We liked working at the universities focused on production because that is all we are interested in. We disliked working at those interested in vanity for three reasons. One: vanity is dull. Two: vanity must be dressed with the simulacrum of production. This leads to the creation of a schizoid atmosphere. Three: these institutions are yet more hierarchical and authoritarian than the others.

I would have called the institutions focused on production “professional” because there was a great deal of competence in them, they did not involve themselves in one’s personal life, and they demanded production only – not emotional fealty.

Amy, however, points out that:

There’s something really insidious about “professionalization”–professionals not only get paid for what they do, they so often have to believe in it also, and that belief ends up making them defend the system and the status quo. (Virginia Woolf brilliantly points out the dangers of this for women in Three Guineas.)

This explains much of my own malaise, centered on the expectation to support institutions, cover incompetence, and move ahead through “career strategies,” as opposed to something real. When “professionalization” replaces competence, and fealty replaces integrity, there is a serious problem.
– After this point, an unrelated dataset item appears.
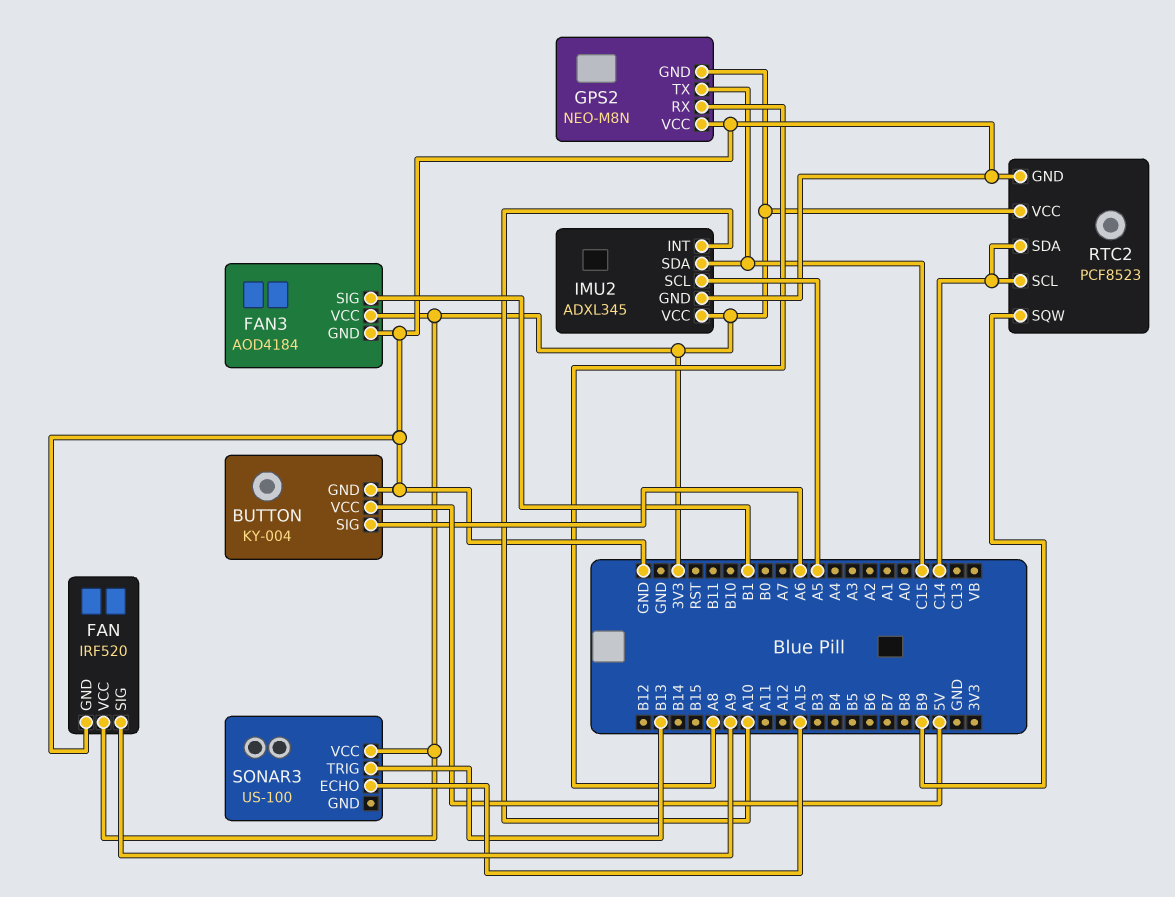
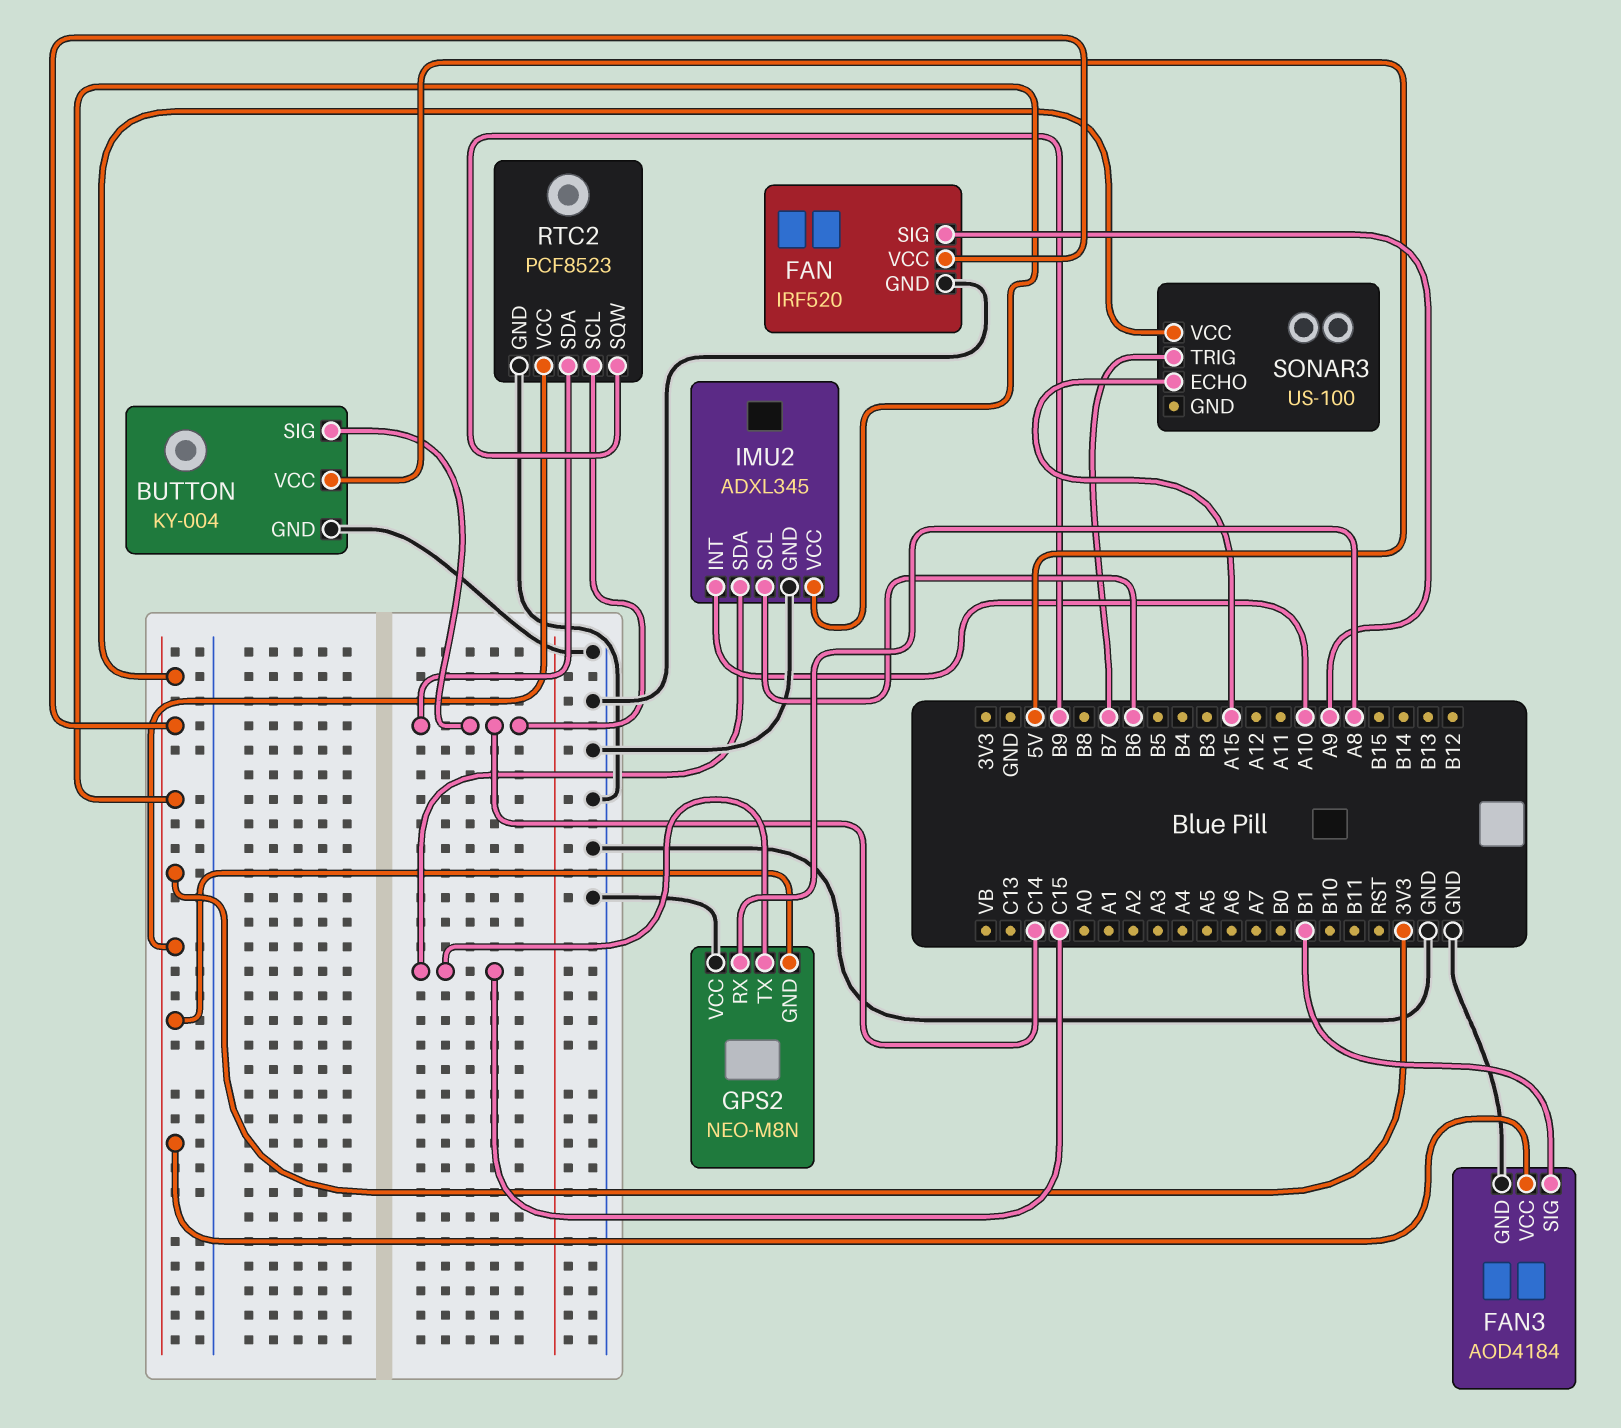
BUTTON pin SIG: A6 -> C14
IMU2 pin SCL: A5 -> B6
SONAR3 pin TRIG: B13 -> B7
It is interesting that the more elite institutions are those focused on production. Paradoxically, they allow one to take a more working class, or craftsmanlike attitude to one’s projects. I railed at Simon for his get-it-done attitude, which seems to me to be a luxury of those who do not have circumstances conspiring against them. I, too, believe in getting-it-done. I envy Simon his innocence and simplicity, and the circunstancias tan gratas he appears to have.
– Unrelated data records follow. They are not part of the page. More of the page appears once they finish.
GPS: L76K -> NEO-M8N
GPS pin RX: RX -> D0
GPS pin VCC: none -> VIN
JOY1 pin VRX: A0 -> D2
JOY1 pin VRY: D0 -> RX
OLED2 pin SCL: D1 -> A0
All of this has to do with class and money, and also race and gender privilege. Because of their class backgrounds my students do not yet have Simon’s confidence. I did – before bewilderment by atmospheres in which vanity supplants production.

In any case, and in honor of my anniversary, I reaffirm that I will no longer be confused by the university of vanity. In my house we will have only the university of production.

Axé.


6 thoughts on “Integrity III

  1. I have so little real education, that I have a hard time knowing if what I understand is what you are saying, because you see, you don’t speak like anyone other than one who *is* her profession.

    But if I understand you correctly, I thank you and Amy too. I just want to hear more.

  2. Amy – I have never read 3 Guineas but now I will. It’s a Woolf quotation week – I hereby copy this one, related to another topic, from the Paper Chaser:

    “Yet it is in our idleness, in our dreams, that the submerged truth sometimes comes to the top.”

    –A Room of One’s Own. Virginia Woolf (1882-1941)

    Pony – I’m glad to hear you say that – that I seem to *be* my profession! I feel alienated from it and am trying to claim it back because it is what I’ve got. I have had severe trouble trying to navigate the fake parts of it.

  3. “…because it is what I’ve got.”

    yes. there it is. you don’t need woolf although I guess it’s nice to be reaffirmed.

  4. It often seems that when professionals organize into groups the most important function becomes defending the boundaries of the group from interlopers rather than the value of what the members of the group profess, in other words, as you put it profecero, vanity over production.

  5. Yes, indeed, Three Guineas is essential reading. I’m cycling through another period of feeling ready to quit academia, although I am ill-suited for most anything else, because both the reality of vanity and the corporate version of the rhetoric of productivity (not the truly professional variety) have ground my spirit down.